We didn’t learn the exact diagnosis until after her biopsy on Monday. However within hours of arriving at the ER, her chest x-ray showed us a large mass in her chest, about the size of her heart, just to the right of it. It was shocking to see. Elizabeth was healthy – she’d rarely been sick, had been treated with homeopathic remedies most of her childhood, ate organic whole foods, was a vegetarian since age 14 and had been a dedicated yoga student much of her life. How could she have a mass the size of her fist in her chest? How could she have cancer?!

Our dear friend Ann Marie, Elizabeth’s doctor, came to sit with us as we waited hours for her be admitted.  I walked outside with her at some point, and started sobbing on her shoulder, “no, no, no, no, no….!” I was worried about all kinds of things, from the cost of the yet unknown treatment and her limited insurance cap, to her being able to complete her semester as a junior at the U of A, to how she would cope emotionally with the diagnosis of cancer, but I did NOT think she would die. That was not in my world of possibilities yet. I couldn’t even imagine my world without Elizabeth.

We were moved very slowly and gently into that reality, and for that I am deeply grateful.
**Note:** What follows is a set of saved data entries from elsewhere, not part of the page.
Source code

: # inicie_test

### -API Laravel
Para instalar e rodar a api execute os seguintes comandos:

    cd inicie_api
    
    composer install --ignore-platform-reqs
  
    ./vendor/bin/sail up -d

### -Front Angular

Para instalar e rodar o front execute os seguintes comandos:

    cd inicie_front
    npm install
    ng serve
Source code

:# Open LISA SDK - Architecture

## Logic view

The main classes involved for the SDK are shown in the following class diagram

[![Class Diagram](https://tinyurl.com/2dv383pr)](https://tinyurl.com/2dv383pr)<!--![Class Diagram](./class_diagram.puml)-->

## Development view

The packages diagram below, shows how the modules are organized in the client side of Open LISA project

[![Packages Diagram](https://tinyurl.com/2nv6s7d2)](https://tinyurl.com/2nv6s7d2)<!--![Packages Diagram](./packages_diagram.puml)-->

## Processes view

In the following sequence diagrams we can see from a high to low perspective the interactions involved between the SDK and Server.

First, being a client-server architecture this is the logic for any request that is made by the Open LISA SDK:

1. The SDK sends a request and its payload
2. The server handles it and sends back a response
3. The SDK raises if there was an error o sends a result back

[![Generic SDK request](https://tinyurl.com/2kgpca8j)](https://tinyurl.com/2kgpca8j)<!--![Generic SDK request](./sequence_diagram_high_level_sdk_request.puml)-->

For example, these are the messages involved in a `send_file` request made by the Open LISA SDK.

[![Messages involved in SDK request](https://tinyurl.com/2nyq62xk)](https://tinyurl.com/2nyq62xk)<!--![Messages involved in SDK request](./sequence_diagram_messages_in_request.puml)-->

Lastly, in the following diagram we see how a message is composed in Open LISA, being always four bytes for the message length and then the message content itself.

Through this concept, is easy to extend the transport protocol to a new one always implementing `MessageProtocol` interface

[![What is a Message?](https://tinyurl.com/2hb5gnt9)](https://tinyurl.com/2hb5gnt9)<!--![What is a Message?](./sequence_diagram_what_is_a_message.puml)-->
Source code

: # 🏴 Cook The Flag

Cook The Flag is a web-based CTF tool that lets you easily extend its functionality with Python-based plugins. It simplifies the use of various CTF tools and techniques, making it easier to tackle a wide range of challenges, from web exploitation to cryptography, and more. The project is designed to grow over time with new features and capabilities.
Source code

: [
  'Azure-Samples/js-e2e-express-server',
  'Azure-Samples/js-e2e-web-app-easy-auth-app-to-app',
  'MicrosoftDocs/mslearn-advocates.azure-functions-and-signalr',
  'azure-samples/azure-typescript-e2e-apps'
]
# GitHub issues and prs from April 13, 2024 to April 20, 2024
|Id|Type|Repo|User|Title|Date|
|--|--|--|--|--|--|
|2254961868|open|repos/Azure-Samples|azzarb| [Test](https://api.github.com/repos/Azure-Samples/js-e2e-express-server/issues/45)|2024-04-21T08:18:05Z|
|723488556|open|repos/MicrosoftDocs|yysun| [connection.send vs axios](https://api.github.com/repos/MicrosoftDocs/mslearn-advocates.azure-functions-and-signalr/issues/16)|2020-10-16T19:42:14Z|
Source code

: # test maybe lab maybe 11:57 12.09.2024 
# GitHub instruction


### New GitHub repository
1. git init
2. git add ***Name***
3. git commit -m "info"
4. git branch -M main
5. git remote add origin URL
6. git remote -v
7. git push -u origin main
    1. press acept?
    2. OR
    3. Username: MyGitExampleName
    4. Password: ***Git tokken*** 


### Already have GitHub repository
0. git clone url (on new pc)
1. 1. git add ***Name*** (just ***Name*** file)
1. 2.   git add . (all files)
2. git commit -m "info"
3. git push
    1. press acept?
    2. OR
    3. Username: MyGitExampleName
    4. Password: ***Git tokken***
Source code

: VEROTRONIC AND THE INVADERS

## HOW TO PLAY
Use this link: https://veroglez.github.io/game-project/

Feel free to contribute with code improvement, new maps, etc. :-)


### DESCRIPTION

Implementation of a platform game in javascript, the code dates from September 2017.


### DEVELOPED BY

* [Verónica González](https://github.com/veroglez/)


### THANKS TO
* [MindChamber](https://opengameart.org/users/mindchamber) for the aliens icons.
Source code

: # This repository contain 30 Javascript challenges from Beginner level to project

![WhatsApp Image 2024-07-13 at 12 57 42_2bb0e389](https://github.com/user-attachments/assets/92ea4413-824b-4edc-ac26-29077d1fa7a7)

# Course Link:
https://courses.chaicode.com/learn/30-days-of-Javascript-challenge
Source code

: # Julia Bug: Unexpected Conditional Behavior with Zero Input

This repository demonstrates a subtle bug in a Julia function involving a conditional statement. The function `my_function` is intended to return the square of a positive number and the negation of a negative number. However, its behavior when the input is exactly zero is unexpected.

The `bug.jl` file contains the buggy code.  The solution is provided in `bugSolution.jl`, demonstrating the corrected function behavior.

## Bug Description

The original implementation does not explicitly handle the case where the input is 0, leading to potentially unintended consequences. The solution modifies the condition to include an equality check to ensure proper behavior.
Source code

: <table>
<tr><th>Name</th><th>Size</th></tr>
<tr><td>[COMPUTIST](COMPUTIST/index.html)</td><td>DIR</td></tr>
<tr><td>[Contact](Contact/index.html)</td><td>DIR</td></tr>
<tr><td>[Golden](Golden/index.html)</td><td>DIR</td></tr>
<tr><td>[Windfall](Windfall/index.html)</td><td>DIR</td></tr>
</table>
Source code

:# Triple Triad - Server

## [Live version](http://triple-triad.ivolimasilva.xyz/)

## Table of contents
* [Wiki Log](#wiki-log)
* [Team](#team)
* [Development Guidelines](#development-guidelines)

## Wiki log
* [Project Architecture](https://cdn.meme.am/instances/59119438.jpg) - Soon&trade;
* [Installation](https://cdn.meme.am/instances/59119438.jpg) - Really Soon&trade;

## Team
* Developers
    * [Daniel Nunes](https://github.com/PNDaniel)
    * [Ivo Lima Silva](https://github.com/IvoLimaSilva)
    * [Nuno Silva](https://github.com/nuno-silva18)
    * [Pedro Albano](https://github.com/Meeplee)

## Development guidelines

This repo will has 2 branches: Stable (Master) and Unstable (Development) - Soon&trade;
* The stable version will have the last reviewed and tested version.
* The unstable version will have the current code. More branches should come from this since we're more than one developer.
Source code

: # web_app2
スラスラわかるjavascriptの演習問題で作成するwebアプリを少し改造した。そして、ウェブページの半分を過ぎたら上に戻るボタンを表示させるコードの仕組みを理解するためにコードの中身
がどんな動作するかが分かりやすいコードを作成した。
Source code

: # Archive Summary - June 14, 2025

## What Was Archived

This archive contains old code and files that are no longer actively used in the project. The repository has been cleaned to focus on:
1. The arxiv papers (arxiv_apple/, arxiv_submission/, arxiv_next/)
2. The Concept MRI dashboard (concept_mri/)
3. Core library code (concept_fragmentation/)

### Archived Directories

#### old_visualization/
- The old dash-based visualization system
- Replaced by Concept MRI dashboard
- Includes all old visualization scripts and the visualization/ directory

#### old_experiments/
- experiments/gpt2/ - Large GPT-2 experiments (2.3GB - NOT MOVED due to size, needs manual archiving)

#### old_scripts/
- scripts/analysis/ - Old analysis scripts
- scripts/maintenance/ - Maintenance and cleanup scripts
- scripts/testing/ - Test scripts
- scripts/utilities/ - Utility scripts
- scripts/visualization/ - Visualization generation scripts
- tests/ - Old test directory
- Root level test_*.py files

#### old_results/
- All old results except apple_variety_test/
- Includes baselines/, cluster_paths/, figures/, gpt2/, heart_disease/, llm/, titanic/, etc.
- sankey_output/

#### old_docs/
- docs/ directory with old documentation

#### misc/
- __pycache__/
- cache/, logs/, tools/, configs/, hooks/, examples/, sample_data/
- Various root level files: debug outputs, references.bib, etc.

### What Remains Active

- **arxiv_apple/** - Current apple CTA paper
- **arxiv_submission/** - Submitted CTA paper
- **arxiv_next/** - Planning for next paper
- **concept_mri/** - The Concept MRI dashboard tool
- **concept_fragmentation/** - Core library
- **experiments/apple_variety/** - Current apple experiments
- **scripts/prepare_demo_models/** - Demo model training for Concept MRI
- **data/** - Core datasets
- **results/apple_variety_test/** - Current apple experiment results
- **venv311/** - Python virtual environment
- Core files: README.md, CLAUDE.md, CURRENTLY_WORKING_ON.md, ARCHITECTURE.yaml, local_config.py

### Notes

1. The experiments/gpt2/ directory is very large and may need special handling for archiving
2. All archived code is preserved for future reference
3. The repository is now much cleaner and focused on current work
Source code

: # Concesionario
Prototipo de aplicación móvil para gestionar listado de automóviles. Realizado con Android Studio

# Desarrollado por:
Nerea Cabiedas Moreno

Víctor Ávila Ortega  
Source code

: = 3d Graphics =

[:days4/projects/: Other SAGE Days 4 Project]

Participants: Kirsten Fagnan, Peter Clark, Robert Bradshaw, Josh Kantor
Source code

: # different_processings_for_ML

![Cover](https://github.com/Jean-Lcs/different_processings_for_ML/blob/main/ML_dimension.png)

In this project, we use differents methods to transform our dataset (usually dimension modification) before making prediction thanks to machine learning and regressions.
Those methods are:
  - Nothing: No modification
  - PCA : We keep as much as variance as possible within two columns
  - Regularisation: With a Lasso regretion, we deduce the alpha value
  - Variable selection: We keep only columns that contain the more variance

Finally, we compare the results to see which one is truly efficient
For the eleven months we had after this day, nine of them believing and trusting that she would have a full recovery and live a long, healthy life, and the last two months knowing she would die, I am grateful. Every moment was a blessing. She and I did a lifetime of healing in that time, she lived fully and richly, and in the end, she became love itself, showering us all with love, and in a state of grace that I’m blessed to have experienced in this lifetime.